Records to process: Begin

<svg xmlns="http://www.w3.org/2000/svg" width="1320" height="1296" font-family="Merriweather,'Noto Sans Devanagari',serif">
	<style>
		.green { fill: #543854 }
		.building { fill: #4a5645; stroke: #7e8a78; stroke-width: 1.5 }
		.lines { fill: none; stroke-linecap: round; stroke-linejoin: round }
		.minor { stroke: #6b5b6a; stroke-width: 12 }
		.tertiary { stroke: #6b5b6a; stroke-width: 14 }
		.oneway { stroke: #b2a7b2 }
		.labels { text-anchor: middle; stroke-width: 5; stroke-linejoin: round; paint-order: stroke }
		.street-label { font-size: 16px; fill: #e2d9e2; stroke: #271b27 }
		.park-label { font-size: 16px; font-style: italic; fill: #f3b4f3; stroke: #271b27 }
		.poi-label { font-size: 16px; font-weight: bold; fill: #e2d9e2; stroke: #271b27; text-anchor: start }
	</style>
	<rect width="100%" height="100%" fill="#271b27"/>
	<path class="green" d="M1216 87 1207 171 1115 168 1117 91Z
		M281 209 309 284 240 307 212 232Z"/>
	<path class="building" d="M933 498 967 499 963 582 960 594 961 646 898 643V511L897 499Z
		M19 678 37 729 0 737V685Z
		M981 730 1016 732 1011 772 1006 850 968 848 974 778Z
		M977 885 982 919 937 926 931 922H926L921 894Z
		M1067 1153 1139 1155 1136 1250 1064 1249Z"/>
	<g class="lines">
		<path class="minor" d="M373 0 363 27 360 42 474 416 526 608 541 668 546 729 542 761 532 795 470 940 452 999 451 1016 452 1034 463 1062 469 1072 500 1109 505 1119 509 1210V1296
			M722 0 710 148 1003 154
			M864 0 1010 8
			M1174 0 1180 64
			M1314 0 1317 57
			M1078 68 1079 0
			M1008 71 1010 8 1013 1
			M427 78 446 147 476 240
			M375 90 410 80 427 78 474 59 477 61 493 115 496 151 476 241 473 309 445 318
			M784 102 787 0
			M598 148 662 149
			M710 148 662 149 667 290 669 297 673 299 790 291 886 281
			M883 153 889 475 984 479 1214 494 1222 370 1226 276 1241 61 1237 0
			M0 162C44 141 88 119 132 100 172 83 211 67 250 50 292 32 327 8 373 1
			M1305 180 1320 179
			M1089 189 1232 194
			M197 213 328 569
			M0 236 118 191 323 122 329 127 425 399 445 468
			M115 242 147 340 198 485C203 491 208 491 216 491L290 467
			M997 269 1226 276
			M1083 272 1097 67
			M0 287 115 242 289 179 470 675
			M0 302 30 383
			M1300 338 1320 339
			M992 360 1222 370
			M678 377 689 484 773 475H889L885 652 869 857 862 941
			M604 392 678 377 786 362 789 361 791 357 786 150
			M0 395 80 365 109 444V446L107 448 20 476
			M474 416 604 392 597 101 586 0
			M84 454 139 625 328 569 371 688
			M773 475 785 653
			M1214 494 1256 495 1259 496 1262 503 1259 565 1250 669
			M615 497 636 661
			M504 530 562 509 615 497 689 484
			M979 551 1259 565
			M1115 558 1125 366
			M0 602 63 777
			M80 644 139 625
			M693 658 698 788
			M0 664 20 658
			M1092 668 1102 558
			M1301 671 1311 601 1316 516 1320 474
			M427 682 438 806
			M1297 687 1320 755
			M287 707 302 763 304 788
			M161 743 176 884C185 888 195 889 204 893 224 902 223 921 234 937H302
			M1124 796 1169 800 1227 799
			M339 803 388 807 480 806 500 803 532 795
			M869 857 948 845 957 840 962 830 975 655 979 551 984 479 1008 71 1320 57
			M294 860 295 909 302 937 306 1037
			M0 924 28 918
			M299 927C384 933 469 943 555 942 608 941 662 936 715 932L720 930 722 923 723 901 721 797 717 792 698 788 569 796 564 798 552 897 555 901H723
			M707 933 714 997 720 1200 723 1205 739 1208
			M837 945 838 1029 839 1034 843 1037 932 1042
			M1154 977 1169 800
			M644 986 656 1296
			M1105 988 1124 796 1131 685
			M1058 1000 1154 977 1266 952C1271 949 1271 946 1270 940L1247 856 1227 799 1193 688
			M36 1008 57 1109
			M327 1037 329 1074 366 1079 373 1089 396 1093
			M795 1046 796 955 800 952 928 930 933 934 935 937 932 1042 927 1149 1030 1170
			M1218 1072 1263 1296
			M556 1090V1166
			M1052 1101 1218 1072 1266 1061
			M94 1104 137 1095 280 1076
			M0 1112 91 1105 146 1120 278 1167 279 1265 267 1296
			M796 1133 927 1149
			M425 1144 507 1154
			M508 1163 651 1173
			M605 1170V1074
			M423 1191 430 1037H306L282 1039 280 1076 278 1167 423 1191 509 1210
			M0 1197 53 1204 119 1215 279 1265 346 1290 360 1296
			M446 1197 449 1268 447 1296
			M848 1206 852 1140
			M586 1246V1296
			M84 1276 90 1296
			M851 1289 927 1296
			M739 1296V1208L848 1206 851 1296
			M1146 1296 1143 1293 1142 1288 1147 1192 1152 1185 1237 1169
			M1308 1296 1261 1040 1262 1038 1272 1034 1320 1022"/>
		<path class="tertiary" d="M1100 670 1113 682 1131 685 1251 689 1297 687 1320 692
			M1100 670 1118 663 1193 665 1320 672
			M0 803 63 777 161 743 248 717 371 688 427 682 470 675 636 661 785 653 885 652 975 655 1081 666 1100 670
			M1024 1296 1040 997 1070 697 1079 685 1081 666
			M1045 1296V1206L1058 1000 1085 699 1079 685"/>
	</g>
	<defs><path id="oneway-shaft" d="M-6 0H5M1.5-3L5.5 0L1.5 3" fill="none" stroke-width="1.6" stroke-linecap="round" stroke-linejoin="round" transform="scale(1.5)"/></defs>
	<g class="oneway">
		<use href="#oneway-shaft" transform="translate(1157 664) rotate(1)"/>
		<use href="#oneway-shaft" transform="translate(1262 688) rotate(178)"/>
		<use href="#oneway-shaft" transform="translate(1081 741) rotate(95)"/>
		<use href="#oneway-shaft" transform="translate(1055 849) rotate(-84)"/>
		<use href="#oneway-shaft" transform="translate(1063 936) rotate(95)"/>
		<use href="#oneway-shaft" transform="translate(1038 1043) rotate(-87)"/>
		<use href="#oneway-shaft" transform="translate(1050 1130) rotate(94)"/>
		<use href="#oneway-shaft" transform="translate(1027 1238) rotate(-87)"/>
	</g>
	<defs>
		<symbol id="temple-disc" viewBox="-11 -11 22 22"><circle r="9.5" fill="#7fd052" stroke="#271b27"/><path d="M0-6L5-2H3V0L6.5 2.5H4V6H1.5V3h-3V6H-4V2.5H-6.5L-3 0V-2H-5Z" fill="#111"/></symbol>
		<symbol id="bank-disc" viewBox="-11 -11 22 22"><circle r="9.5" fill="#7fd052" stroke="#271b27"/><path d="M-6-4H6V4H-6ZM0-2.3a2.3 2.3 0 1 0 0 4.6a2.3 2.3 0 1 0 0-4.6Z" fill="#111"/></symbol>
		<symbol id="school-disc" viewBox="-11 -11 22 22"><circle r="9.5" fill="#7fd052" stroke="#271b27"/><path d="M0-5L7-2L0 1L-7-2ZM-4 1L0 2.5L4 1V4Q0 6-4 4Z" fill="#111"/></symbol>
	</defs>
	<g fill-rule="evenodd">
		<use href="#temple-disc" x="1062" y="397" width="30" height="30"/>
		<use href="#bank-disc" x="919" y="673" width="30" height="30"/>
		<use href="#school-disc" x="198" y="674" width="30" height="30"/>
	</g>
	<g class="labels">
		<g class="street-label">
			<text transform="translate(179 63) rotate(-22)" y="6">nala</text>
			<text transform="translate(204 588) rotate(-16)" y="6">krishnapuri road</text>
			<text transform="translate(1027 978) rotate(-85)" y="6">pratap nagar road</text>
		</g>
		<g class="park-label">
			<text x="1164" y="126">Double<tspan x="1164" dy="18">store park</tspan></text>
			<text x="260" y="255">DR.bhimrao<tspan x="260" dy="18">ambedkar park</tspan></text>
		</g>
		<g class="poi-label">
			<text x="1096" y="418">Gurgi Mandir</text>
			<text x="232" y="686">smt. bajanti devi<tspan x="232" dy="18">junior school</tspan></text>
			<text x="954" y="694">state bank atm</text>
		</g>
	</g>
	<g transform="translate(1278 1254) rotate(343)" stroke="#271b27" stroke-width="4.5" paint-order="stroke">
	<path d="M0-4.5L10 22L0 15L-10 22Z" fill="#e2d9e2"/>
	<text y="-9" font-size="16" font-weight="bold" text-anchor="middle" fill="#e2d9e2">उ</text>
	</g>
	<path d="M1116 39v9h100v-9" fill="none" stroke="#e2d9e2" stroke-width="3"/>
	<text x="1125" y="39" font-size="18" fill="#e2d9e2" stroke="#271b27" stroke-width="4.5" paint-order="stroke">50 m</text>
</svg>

Records to process: End

■ Problem requirements
Count the lines of the records that contain the word "minor". Give only the count.

■ Your solution
2